Different types of variable life policies may exist depending on the risk comfort, how the investment component is structured, and how much flexibility the policyholder receives.
 

  • One type of policy offers relatively fixed investment options with limited switching flexibility.
     
  • Some plans provide greater control, allowing policyholders to move funds between equity-oriented and debt-oriented investments as financial goals evolve.
     
  • In certain structures in which the investment component resembles a market-linked insurance arrangement or a ULIP, the premium allocation is directed towards multiple funds.
     

The level of flexibility, fund options, and policy charges may vary depending on the product design.

 

Benefits of Variable Life Insurance
 

One of the main advantages of variable life insurance lies in its ability to combine protection with potential investment growth.
 

  • It allows policyholders to maintain life cover while simultaneously participating in market-linked investments. For individuals who prefer integrating insurance with wealth creation, this structure can be appealing.
     
  • The policy offers a degree of flexibility in choosing investment funds.
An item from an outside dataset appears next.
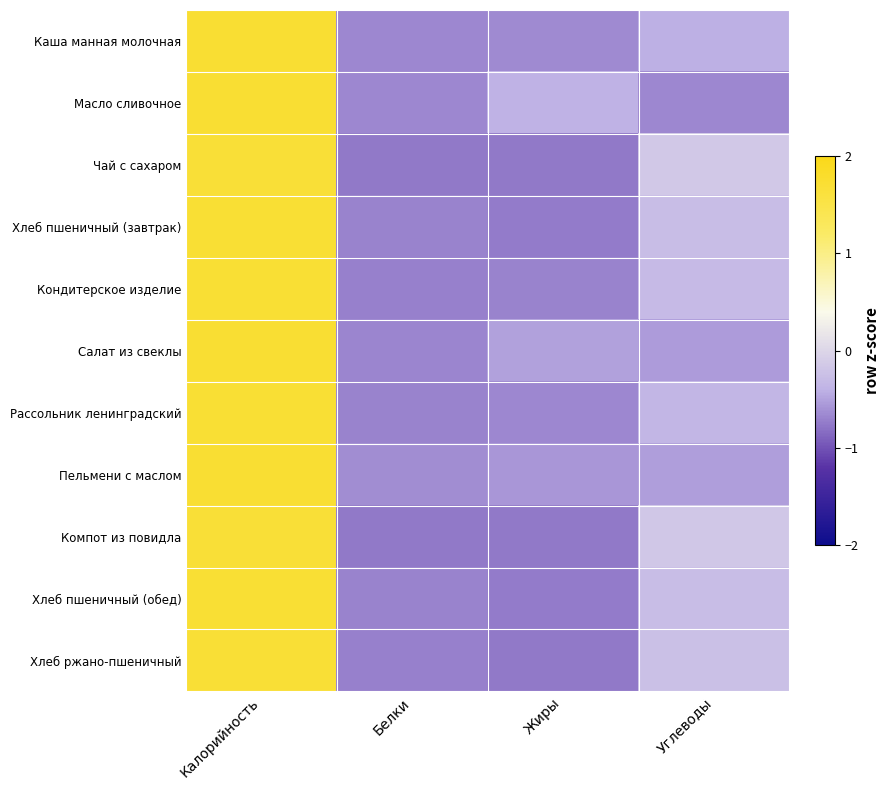

Which label corresponds to the smallest value in the chart?

Белки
Depending on the policy design, individuals may allocate their premiums to different funds based on their risk appetite.
     
  • The investment component creates an opportunity for long-term wealth accumulation. Over extended periods, market-linked investments may help build a meaningful cash value within the policy.
     
  • Policyholders continue to receive life protection throughout the term, similar to other forms of insurance, such as a term insurance plan, although the structure and benefits differ significantly.

     

Risks Associated with Variable Life Insurance
 

While the potential for growth is attractive, it is equally important to recognise the risks associated with this type of policy.
 

The most notable risk comes from market volatility. Because the investment component is linked to financial markets, the policy's cash value can fluctuate. Poor market performance may reduce the accumulated value within the policy.
 

Another consideration is the complexity involved in managing the policy. Since investment allocations may influence long-term outcomes, policyholders often need to review fund choices periodically.
 

Also, policies may include various charges such as fund management fees, insurance charges, and administrative costs. These charges can influence overall returns over time.

 

Conclusion
 

A variable life insurance plan allows policyholders to maintain insurance coverage while building a cash value that responds to market performance. For individuals exploring insurance options with an investment element, evaluating both the potential benefits and associated risks is essential.